**WHAT TO WORK ON**
Across all the entries below, how many lines mention the string "labor"? Respond with a single number.

**DATA LISTING**
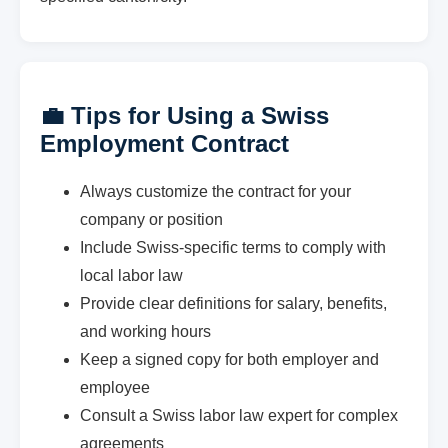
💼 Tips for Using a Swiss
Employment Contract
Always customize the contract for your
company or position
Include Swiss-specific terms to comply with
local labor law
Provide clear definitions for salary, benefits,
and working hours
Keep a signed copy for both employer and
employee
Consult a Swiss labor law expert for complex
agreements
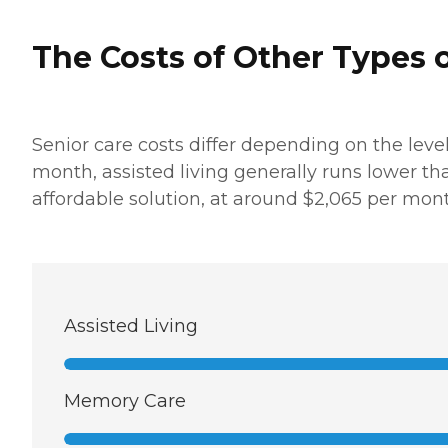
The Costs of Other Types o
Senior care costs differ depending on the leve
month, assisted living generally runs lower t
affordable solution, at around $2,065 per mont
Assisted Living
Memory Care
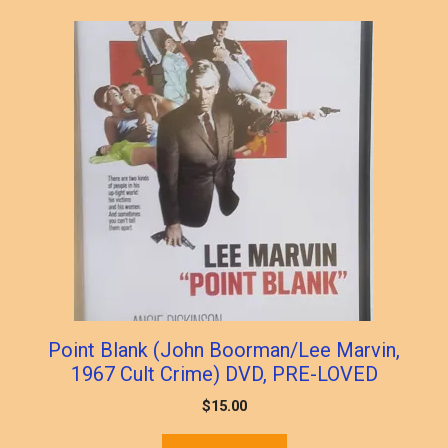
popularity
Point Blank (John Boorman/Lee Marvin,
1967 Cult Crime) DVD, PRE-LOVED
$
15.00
...
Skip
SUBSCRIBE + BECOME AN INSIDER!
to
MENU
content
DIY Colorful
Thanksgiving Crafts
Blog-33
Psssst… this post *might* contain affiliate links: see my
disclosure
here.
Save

**SOLUTION TO THE PROBLEM**
2